Each line from the one containing "Document page, 1241x1754 pixels." through the last line of the records below is to be repeated as written, with nothing added.

[Stored data entries]
Start of Block
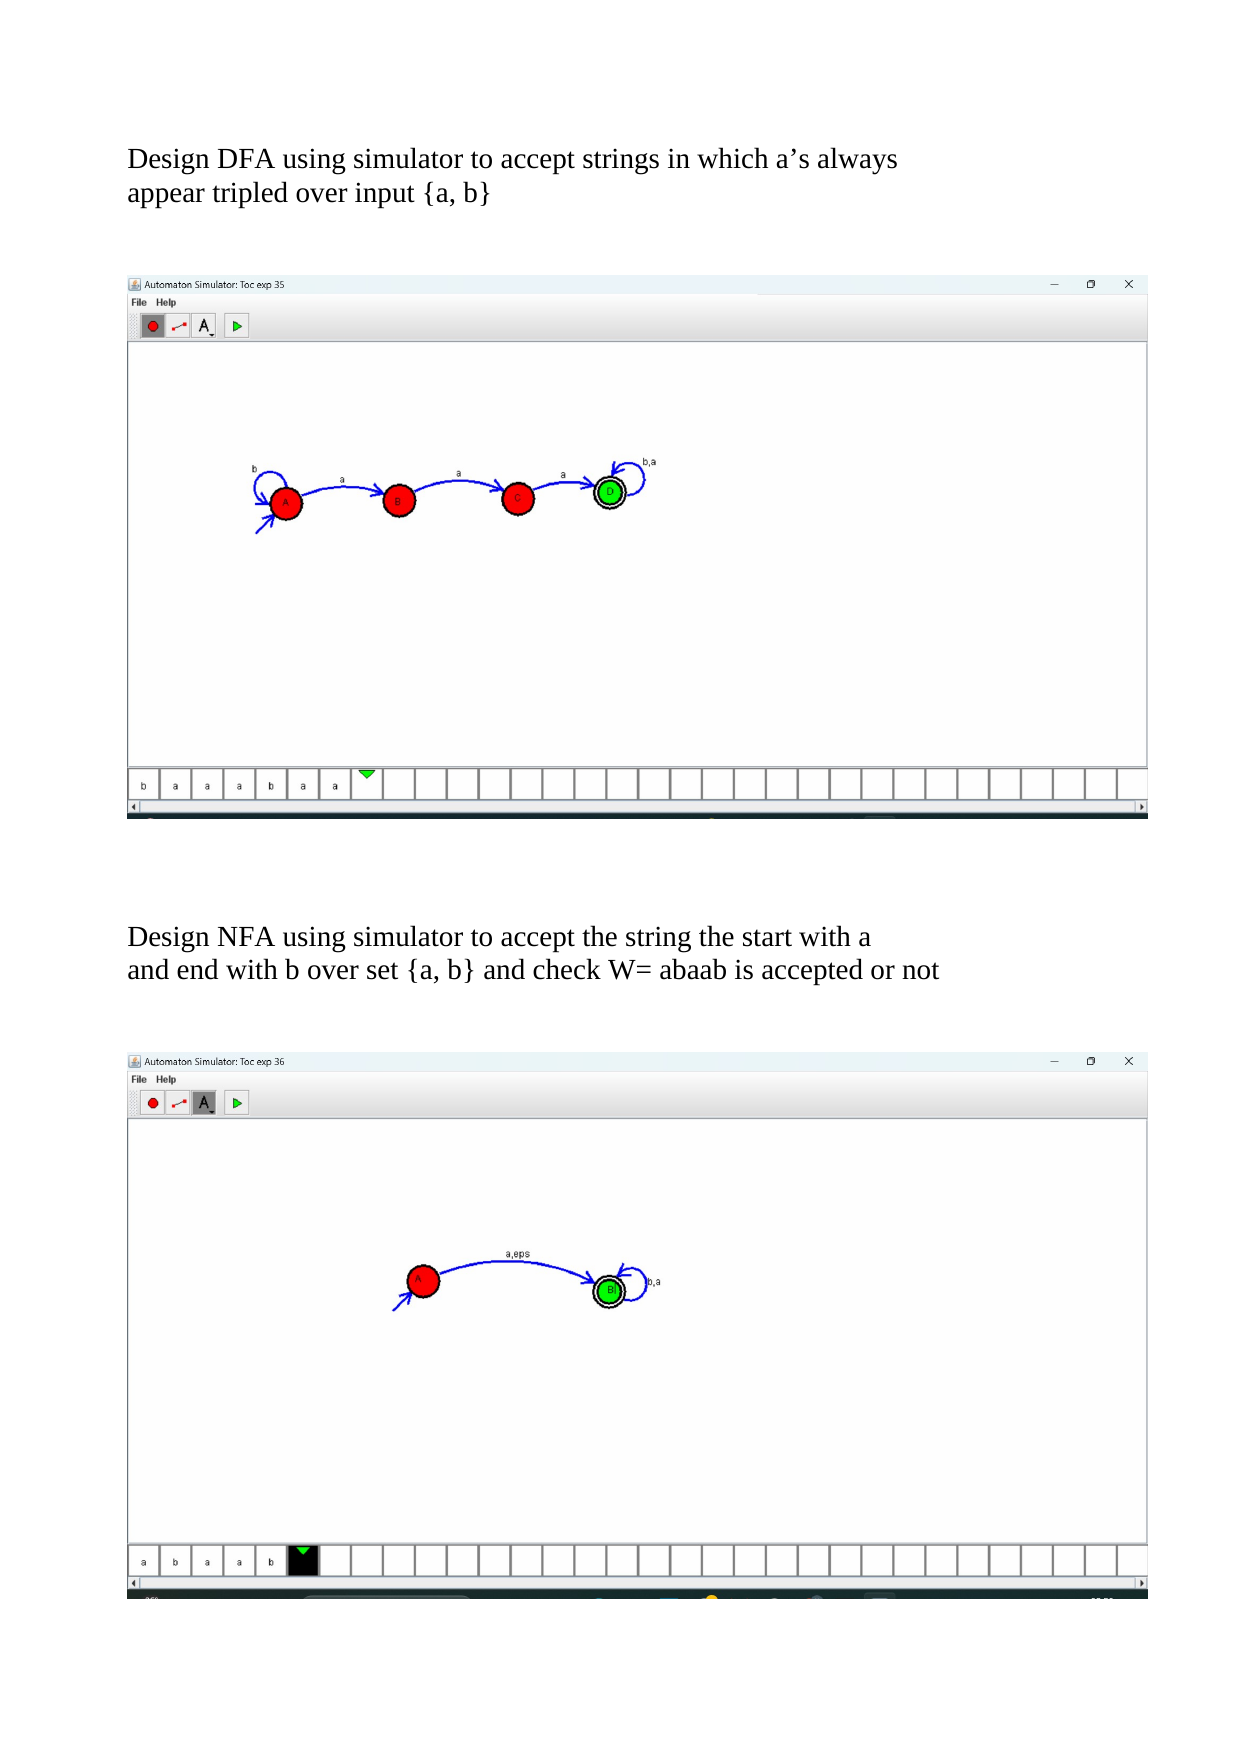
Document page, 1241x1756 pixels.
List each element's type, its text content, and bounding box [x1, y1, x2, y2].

text Design NFA using simulator to accept the string the start with a [127, 919, 1148, 952]
picture [127, 275, 1148, 819]
text and end with b over set {a, b} and check W= abaab is accepted or not [127, 952, 1148, 986]
picture [127, 1052, 1148, 1599]
text Design DFA using simulator to accept strings in which a’s always [127, 142, 1148, 175]
text appear tripled over input {a, b} [127, 175, 1148, 209]
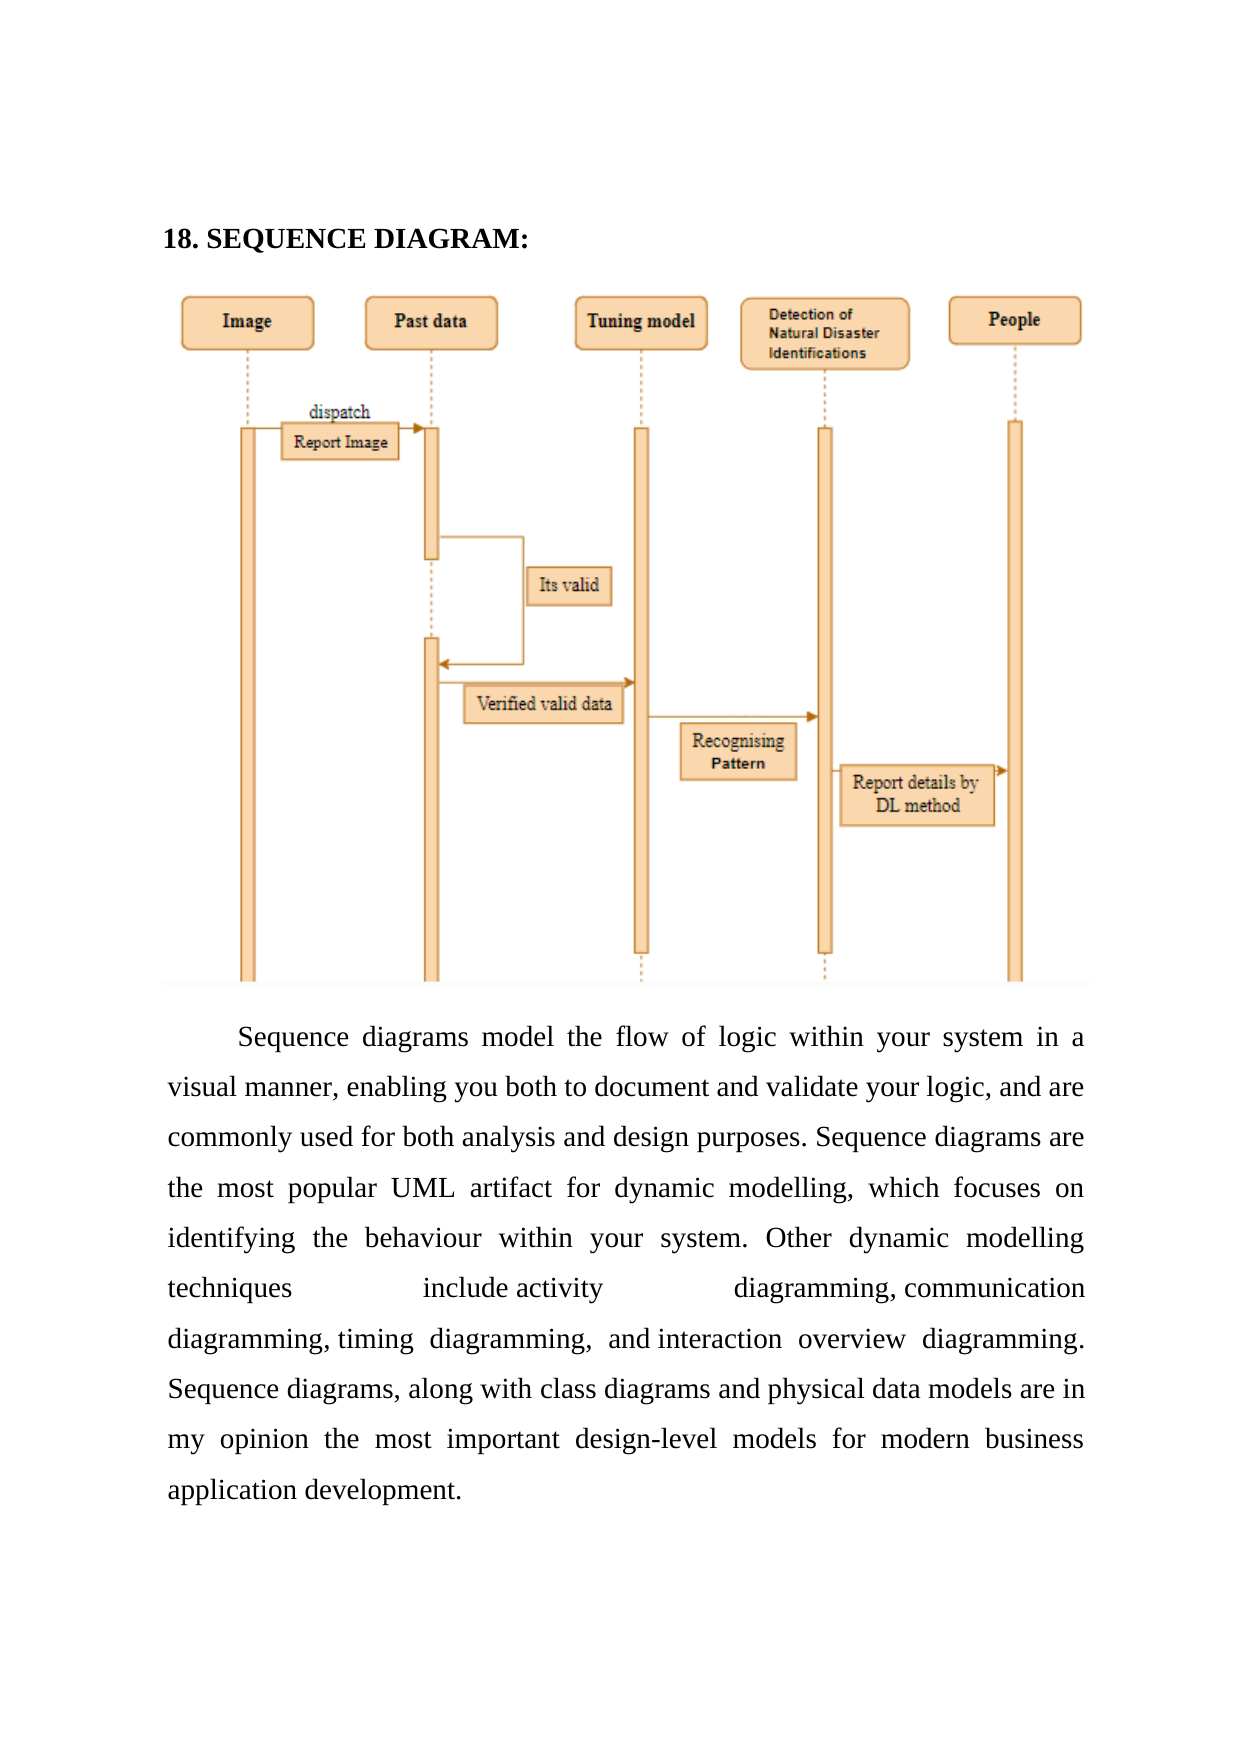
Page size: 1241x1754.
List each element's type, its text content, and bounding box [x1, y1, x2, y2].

text Sequence diagrams model the flow of logic within your system in a visual manner, enabling you both to document and validate your logic, and are commonly used for both analysis and design purposes. Sequence diagrams are the most popular UML artifact for dynamic modelling, which focuses on identifying the behaviour within your system. Other dynamic modelling techniques include activity diagramming, communication diagramming, timing diagramming, and interaction overview diagramming. Sequence diagrams, along with class diagrams and physical data models are in my opinion the most important design-level models for modern business application development. [167, 1019, 1085, 1505]
picture [162, 292, 1091, 985]
text 18. SEQUENCE DIAGRAM: [162, 221, 1090, 255]
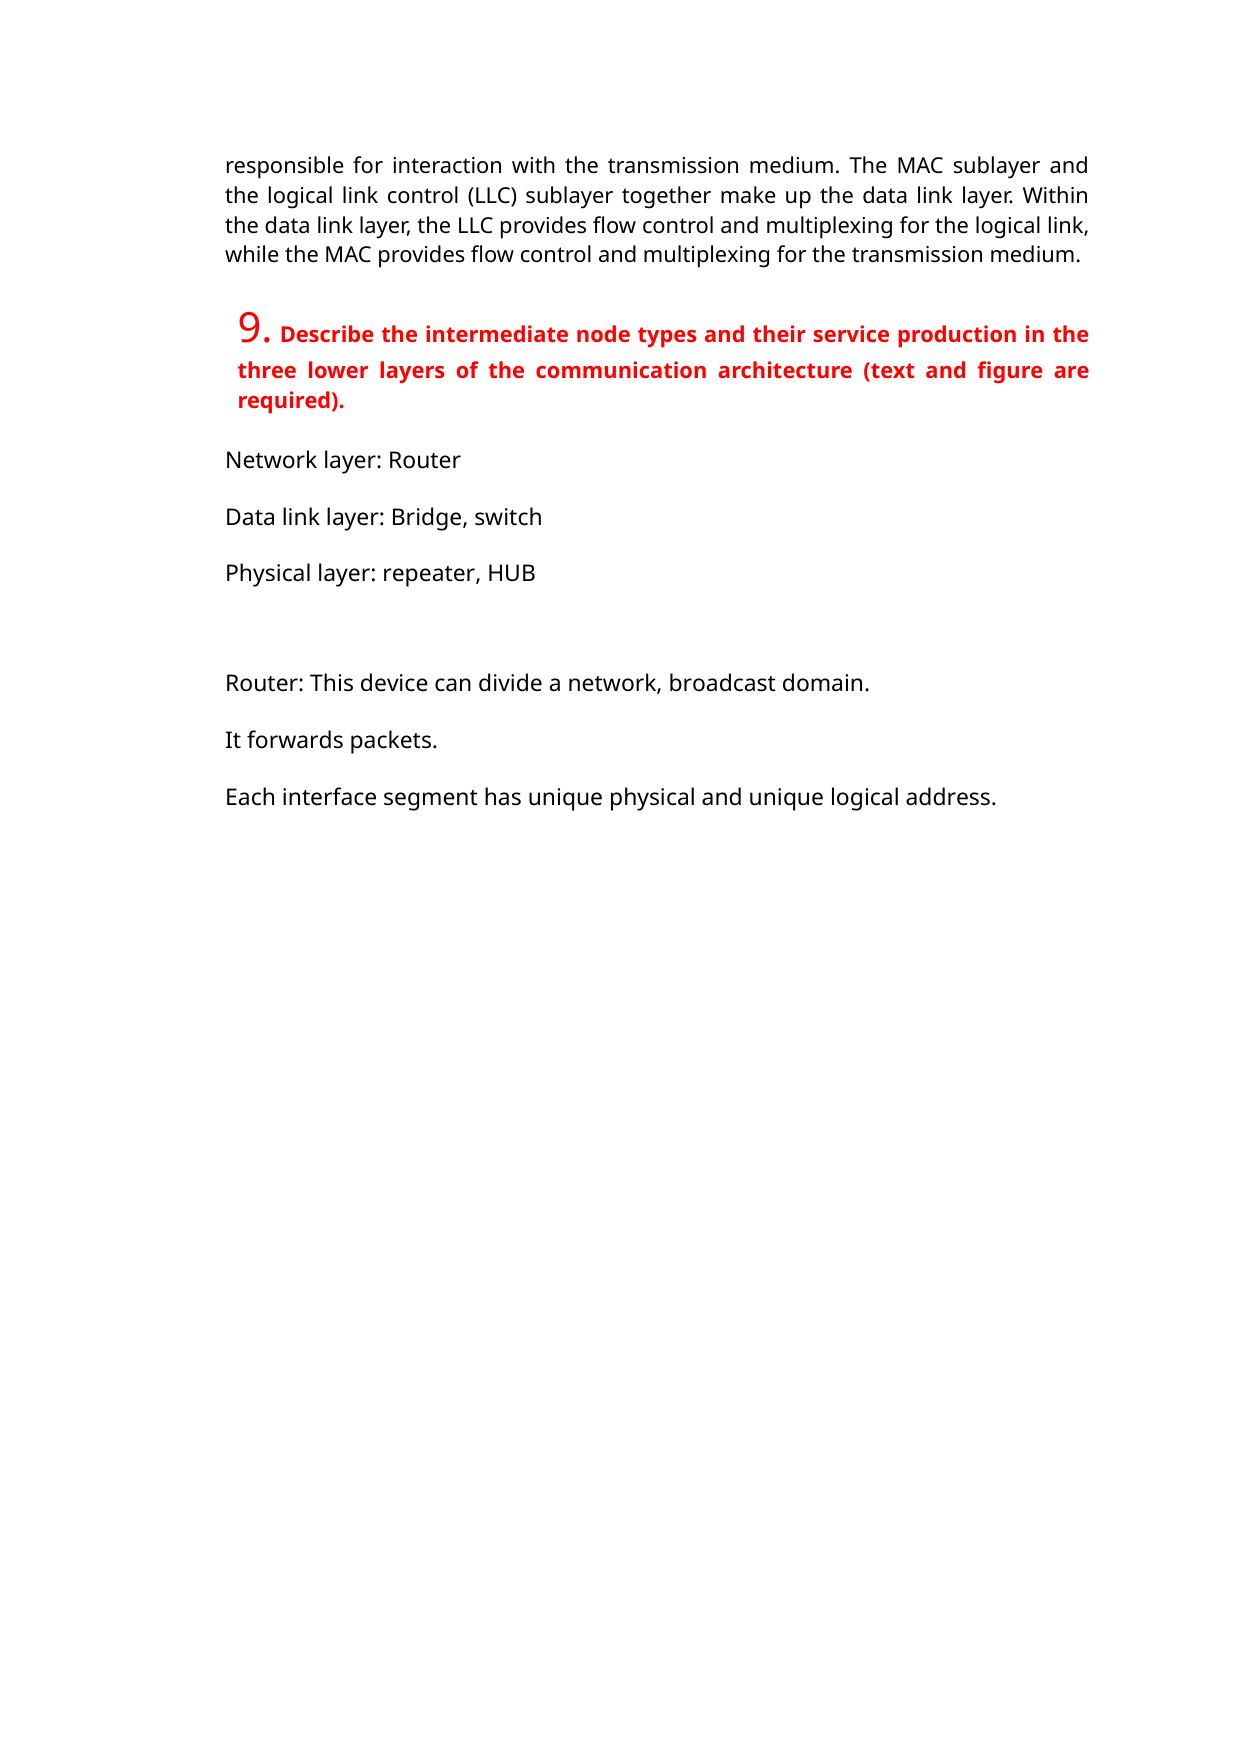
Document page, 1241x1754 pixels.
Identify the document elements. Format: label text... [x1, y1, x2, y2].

text Physical layer: repeater, HUB [225, 557, 1090, 589]
text It forwards packets. [225, 724, 1090, 755]
text Network layer: Router [225, 444, 1090, 475]
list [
End of Block
■ TASK ANSWER
Document page, 1241x1754 pixels.
Identify the document elements. Format: label text... [x1, y1, x2, y2].

text Physical layer: repeater, HUB [225, 557, 1090, 589]
text It forwards packets. [225, 724, 1090, 755]
text Network layer: Router [225, 444, 1090, 475]
list [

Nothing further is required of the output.